Before you finish, make sure every line below has been written out exactly.
##### Task input #####
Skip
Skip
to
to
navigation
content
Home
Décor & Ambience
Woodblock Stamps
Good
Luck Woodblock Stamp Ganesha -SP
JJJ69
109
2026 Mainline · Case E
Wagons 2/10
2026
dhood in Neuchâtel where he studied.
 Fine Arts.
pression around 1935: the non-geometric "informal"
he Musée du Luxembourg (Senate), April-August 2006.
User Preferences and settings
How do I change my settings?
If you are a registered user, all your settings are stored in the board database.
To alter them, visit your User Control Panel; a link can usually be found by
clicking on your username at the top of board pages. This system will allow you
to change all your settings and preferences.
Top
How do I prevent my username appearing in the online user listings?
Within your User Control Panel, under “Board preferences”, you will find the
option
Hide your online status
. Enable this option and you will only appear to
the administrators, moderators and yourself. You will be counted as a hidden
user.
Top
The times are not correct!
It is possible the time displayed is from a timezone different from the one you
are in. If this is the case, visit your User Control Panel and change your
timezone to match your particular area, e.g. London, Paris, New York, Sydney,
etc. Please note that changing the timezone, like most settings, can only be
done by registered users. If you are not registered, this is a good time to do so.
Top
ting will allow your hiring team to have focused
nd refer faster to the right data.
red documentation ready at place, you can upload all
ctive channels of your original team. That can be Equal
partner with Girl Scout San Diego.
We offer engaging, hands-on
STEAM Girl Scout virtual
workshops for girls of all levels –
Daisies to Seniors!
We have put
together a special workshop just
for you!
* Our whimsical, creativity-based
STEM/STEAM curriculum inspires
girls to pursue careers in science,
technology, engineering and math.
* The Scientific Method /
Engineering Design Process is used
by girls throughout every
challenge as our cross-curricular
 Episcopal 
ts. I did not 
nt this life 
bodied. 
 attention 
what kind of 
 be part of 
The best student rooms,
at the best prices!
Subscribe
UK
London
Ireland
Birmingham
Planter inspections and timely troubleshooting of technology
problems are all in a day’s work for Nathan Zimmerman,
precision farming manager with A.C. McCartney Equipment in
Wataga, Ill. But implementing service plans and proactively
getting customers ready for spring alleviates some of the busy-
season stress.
#####
● **Answer for the task**:
Skip
Skip
to
to
navigation
content
Home
Décor & Ambience
Woodblock Stamps
Good
Luck Woodblock Stamp Ganesha -SP
JJJ69
109
2026 Mainline · Case E
Wagons 2/10
2026
dhood in Neuchâtel where he studied.
 Fine Arts.
pression around 1935: the non-geometric "informal"
he Musée du Luxembourg (Senate), April-August 2006.
User Preferences and settings
How do I change my settings?
If you are a registered user, all your settings are stored in the board database.
To alter them, visit your User Control Panel; a link can usually be found by
clicking on your username at the top of board pages. This system will allow you
to change all your settings and preferences.
Top
How do I prevent my username appearing in the online user listings?
Within your User Control Panel, under “Board preferences”, you will find the
option
Hide your online status
. Enable this option and you will only appear to
the administrators, moderators and yourself. You will be counted as a hidden
user.
Top
The times are not correct!
It is possible the time displayed is from a timezone different from the one you
are in. If this is the case, visit your User Control Panel and change your
timezone to match your particular area, e.g. London, Paris, New York, Sydney,
etc. Please note that changing the timezone, like most settings, can only be
done by registered users. If you are not registered, this is a good time to do so.
Top
ting will allow your hiring team to have focused
nd refer faster to the right data.
red documentation ready at place, you can upload all
ctive channels of your original team. That can be Equal
partner with Girl Scout San Diego.
We offer engaging, hands-on
STEAM Girl Scout virtual
workshops for girls of all levels –
Daisies to Seniors!
We have put
together a special workshop just
for you!
* Our whimsical, creativity-based
STEM/STEAM curriculum inspires
girls to pursue careers in science,
technology, engineering and math.
* The Scientific Method /
Engineering Design Process is used
by girls throughout every
challenge as our cross-curricular
 Episcopal 
ts. I did not 
nt this life 
bodied. 
 attention 
what kind of 
 be part of 
The best student rooms,
at the best prices!
Subscribe
UK
London
Ireland
Birmingham
Planter inspections and timely troubleshooting of technology
problems are all in a day’s work for Nathan Zimmerman,
precision farming manager with A.C. McCartney Equipment in
Wataga, Ill. But implementing service plans and proactively
getting customers ready for spring alleviates some of the busy-
season stress.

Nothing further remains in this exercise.